Campaign
finance reformers have had a tough go of it lately. A near decade-long losing
streak at the Supreme Court has been compounded by the demise of public
financing for presidential campaigns. Most view proposed fixes, like Harry
Reid’s constitutional
amendment,
as cynical
ploys to motivate low-information voters with Pavlovian missives about evil
industrialists. Even supposed supporters pay only lip service while calling
for “big,
fat checks.”
Their
unwitting abandonment by academia, however, may be the harshest blow. Despite a
shared zeal for speech-stifling regulation, academics are providing reformers
little intellectual ammunition. In fact, their findings seem only to further
erode the once impenetrable wall of reformer rhetoric.
Reformers’
central premise is private campaign funding—to the exclusion of almost
everything else—corrupts the otherwise altruistic public servants roaming
Congressional halls. Campaign contributors, they warn, “buy” political favoritism,
which distorts legislative outcomes and harms the common good.
Recent scholarship,
however, has found otherwise. An exhaustive
study from Ohio State found, “There is not one clear and obvious causal
mechanism between the campaign funding inputs and legislative outputs – the
mechanisms are varied and they change over time in response to regulatory
developments, technological innovation, and the shifting interests of the
electorate.” In other words, campaign funds don’t easily translate into
legislative measurables.
Campaign
money, the study further explains, exists as “only one part of a complex
ecosystem of power, influence, and personal relationships that connect
electoral and legislative politics.” This reality however doesn't exactly make
for sexy reformer fundraising appeals. ‘Contribute to our cause and we’ll alter
the balance in the complex ecosystem . . .’
Beyond
measurable legislative favoritism, reformers argue contributors corrupt because
lawmakers provide them “access” and other influences “neither easily
detected nor practical to criminalize.” The Ohio State study suggests this
too is overplayed:
Does money buy access or influence? Based
on our interviews, it is uncertain whether independent spending yields greater
access to Members of Congress for the groups that spend directly in support, beyond the level of access and influence the
groups already have with Member.” (emphasis added).
A recent
Princeton study
also seems to refute the notion big funders get their priorities placed at the
front of the legislative line. “It turns out, in fact, that the preferences of
average citizens are positively and fairly highly correlated, across issues,
with the preferences of economic elites . . . Rather often, average citizens
and affluent citizens . . . want the same things from government.”
The authors
don’t exactly applaud this result, calling average citizens “coincidental
beneficiaries.” But the fact remains policy agreement between people funding elections
and those that do not is fairly consistent on wide variety of issues.
Absent policy or legislative distortions all that remains are the elections themselves.
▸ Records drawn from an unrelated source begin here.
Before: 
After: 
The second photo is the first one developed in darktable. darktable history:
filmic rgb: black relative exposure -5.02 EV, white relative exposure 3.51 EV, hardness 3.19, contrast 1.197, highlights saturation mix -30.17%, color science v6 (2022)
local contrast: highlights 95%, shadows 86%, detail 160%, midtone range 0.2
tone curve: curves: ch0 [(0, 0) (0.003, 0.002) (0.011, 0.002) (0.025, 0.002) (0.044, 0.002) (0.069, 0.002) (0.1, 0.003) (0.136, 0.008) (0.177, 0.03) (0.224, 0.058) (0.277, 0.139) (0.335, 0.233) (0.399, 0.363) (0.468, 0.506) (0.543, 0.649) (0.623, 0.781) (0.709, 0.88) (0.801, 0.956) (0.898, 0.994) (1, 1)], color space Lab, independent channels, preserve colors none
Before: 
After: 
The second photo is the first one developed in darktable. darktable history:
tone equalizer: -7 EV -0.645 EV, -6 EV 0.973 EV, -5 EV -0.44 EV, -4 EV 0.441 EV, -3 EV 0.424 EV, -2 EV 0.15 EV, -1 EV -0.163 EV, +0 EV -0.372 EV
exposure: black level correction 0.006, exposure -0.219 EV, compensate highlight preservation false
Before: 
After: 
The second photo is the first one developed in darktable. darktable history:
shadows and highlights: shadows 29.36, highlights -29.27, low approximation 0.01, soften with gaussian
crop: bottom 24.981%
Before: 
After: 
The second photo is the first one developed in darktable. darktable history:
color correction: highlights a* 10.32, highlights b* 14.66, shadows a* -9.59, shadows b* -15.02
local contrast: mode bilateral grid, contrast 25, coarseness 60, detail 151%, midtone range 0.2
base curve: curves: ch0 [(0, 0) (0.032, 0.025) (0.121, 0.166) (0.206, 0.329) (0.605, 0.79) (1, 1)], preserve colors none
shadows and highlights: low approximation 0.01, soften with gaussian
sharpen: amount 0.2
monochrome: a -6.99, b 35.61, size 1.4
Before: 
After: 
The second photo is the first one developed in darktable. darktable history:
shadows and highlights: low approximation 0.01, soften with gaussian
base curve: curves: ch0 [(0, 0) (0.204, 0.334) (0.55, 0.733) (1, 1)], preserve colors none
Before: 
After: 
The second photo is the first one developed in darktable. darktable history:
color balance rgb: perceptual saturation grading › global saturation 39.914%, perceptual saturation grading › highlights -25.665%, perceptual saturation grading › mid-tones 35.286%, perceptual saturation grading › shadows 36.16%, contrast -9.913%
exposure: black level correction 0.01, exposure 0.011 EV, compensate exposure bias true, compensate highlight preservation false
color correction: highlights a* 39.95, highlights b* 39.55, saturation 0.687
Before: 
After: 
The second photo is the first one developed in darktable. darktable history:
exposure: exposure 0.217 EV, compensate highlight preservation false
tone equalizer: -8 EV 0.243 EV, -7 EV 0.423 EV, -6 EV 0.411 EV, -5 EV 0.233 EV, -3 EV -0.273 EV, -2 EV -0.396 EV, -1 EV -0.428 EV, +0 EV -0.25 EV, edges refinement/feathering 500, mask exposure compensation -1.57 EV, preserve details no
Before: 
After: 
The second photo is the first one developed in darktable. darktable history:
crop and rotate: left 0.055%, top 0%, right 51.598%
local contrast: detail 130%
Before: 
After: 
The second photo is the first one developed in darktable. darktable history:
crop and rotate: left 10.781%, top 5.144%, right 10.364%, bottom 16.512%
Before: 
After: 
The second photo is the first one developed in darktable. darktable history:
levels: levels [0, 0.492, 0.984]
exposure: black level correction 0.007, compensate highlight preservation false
The supposed evil here is massive spending distorts our elections by “drowning out” lesser-funded messengers. This in turn skews electoral outcomes. A Demos study analyzing the 2012 elections did not observe the correlation. In close Senate races the overall better-funded candidate lost 81% of the time, in the House they lost 52%.
In fact, the
study—designed specifically to bemoan of the evils of private funding—could
only muster a tepid response to their findings:Money does not guarantee victory, but
all else equal, it improves a candidate’s prospects . . . And, although there
are diminishing returns, more is likely better.” In other news, the sky is
blue.
An empirical
study from the University of Missouri quantified the diminishing
returns. Throwing gobs of money into a
race has a modest effect; a $1 million-dollar bump adds between 0.1%-1% to a
candidates share, making a difference in only the very tightest races.
While
reformers take a hit from the latest academic studies, one disturbing
conclusion should give pause. According to the OSU study, “While it is
difficult to gauge the effect of the Democrat’s reliance on contributions from
the wealthy, it does likely preclude a strong focus on redistributive policies.”
Thus absent
private funding, Democrat tendencies toward socialism would be even more pronounced. No further
argument for the status quo should be required.